__BRIEF__
In which lines of the data does the string "format" appear? Copy every one.

━━ DATASET EXTRACT

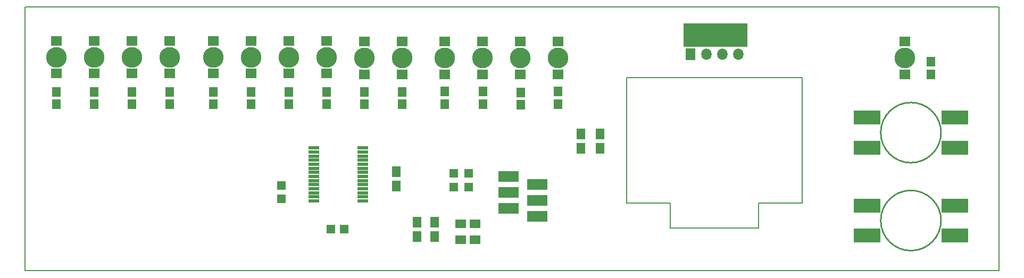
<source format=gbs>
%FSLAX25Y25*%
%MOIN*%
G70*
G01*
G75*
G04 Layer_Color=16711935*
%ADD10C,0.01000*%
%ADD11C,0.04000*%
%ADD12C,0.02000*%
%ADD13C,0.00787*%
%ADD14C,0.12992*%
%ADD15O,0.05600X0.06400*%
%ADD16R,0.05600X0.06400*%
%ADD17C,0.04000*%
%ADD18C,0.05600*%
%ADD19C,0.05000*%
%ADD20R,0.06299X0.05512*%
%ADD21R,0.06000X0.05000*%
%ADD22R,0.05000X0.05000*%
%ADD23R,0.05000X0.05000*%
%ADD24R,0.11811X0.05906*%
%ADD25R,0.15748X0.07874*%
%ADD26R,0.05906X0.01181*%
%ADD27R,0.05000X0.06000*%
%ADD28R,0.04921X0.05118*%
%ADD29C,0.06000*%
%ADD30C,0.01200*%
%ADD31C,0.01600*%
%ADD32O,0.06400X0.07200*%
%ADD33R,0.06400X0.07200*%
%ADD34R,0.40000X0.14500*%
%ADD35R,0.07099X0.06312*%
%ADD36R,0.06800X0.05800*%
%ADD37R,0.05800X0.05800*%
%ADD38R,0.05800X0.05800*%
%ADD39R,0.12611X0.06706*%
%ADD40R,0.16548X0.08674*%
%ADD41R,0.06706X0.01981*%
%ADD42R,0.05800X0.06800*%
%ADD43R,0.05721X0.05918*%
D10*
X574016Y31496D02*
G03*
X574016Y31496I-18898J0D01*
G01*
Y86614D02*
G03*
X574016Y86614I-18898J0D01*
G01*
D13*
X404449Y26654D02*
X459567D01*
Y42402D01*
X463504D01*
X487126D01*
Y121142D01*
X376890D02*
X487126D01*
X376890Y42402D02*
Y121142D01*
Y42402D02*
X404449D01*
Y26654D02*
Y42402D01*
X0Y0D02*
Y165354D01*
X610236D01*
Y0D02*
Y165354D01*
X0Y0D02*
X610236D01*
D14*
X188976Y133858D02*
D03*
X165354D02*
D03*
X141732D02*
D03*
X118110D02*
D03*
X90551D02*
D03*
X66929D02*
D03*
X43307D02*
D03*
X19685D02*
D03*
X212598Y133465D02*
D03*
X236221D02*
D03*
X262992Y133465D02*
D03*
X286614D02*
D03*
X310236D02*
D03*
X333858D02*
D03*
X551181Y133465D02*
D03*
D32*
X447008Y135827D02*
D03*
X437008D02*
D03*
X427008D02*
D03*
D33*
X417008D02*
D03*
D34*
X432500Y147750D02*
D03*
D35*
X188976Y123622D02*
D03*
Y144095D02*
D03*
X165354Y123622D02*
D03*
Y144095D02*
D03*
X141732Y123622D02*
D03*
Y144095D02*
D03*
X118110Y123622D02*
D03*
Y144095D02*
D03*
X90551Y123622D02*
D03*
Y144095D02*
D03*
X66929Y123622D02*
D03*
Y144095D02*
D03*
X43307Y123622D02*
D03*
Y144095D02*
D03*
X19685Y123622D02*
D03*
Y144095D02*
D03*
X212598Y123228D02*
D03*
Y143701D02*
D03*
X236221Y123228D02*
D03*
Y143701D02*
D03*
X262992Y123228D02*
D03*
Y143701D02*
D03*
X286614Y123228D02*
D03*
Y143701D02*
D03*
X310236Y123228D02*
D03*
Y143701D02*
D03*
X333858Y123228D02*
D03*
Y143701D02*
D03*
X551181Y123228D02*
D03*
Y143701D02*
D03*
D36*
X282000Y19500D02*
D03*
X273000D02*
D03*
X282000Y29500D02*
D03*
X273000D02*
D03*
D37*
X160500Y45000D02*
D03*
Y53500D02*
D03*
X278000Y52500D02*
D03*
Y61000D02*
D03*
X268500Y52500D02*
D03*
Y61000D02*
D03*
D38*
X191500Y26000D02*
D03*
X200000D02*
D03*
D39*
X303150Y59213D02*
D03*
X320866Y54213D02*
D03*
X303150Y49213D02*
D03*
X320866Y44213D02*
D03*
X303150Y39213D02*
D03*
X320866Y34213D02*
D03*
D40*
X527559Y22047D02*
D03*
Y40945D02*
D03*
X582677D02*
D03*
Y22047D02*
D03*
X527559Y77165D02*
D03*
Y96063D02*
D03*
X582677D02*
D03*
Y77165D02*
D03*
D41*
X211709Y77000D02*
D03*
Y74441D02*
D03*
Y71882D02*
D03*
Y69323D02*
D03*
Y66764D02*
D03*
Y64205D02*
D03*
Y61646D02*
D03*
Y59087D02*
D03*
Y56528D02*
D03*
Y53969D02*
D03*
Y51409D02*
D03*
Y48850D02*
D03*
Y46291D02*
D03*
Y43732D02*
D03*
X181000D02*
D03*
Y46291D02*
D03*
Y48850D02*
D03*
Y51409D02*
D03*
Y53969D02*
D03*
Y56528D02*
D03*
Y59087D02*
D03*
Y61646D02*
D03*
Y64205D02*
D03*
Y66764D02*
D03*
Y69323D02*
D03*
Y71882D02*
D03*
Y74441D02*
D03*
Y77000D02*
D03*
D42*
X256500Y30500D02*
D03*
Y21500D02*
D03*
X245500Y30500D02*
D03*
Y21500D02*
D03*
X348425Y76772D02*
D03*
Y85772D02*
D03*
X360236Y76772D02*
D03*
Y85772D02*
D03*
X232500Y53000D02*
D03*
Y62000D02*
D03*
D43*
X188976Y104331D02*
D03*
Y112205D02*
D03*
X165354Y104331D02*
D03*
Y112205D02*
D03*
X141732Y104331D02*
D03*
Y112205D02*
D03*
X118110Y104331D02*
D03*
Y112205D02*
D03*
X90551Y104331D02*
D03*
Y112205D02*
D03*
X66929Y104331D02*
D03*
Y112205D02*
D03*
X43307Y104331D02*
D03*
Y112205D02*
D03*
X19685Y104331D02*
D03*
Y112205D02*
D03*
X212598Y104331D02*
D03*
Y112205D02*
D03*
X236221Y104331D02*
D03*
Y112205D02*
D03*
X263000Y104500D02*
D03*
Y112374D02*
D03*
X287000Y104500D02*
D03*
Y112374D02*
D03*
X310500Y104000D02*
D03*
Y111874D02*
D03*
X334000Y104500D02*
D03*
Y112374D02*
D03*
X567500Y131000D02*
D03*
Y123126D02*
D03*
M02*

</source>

━━━━
━━ DATASET EXTRACT

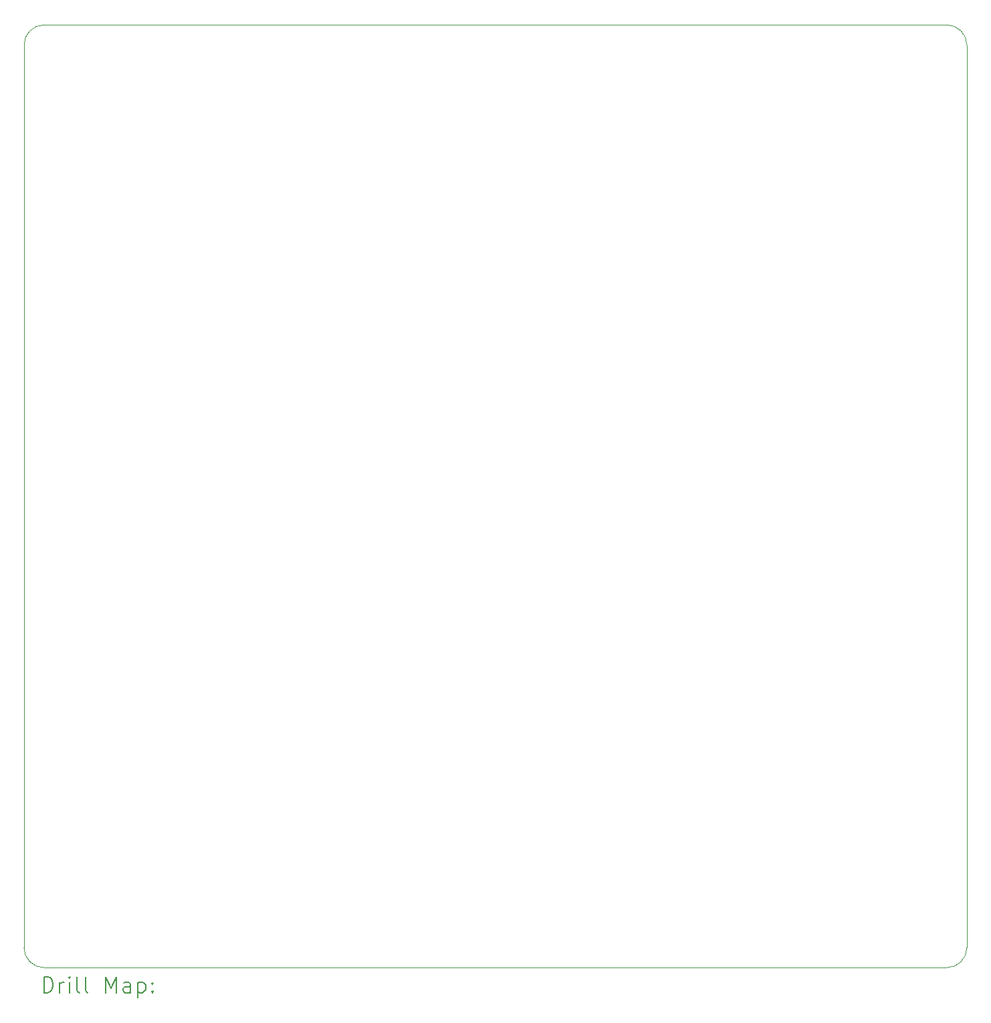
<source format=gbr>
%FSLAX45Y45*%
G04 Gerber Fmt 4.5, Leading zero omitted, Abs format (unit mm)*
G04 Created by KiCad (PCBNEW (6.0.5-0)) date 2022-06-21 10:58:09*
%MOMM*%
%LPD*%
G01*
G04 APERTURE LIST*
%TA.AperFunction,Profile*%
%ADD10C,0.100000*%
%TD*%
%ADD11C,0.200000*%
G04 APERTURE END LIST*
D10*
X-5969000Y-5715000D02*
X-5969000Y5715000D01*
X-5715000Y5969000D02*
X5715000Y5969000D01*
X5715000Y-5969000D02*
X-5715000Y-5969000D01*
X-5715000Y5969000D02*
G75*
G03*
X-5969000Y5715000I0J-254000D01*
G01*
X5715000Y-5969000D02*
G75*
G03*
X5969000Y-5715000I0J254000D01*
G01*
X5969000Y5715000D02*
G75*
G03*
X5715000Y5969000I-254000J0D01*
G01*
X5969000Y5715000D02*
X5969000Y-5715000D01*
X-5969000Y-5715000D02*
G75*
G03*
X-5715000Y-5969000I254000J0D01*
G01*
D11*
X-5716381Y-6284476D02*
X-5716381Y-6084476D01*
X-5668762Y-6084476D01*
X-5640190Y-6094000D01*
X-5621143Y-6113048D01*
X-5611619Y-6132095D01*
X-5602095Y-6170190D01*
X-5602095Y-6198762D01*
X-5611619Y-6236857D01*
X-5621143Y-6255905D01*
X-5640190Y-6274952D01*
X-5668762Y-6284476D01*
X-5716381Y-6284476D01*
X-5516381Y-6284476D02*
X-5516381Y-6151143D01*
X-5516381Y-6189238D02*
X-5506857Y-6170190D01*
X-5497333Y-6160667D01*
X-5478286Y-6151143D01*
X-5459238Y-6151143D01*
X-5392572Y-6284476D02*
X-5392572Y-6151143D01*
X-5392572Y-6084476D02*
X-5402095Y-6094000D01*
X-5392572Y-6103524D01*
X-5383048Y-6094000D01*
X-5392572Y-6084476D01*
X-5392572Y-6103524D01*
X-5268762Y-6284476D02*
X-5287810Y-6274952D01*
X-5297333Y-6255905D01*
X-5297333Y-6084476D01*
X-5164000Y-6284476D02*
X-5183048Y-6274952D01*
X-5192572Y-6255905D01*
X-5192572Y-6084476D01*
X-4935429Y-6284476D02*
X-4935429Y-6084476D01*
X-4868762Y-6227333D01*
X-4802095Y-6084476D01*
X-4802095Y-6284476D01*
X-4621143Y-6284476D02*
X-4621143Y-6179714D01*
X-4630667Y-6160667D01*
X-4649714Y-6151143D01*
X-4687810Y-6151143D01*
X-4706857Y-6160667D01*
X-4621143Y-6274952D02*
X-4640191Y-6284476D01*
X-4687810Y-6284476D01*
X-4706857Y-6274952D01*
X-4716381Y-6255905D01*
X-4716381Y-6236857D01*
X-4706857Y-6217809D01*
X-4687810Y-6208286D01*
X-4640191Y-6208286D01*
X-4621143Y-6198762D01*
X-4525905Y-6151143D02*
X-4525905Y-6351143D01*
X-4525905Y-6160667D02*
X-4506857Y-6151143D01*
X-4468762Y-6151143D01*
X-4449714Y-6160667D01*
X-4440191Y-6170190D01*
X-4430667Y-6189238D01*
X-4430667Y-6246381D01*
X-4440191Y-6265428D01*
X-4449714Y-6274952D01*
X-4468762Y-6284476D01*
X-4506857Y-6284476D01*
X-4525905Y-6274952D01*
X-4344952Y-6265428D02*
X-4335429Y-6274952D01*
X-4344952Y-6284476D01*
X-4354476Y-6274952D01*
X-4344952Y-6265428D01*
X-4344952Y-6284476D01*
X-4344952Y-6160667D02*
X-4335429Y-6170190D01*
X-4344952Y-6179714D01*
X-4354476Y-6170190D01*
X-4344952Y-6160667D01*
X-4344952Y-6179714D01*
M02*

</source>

━━━━

__OUTPUT BELOW__
<source format=gbs>
<source format=gbr>
G04 Gerber Fmt 4.5, Leading zero omitted, Abs format (unit mm)*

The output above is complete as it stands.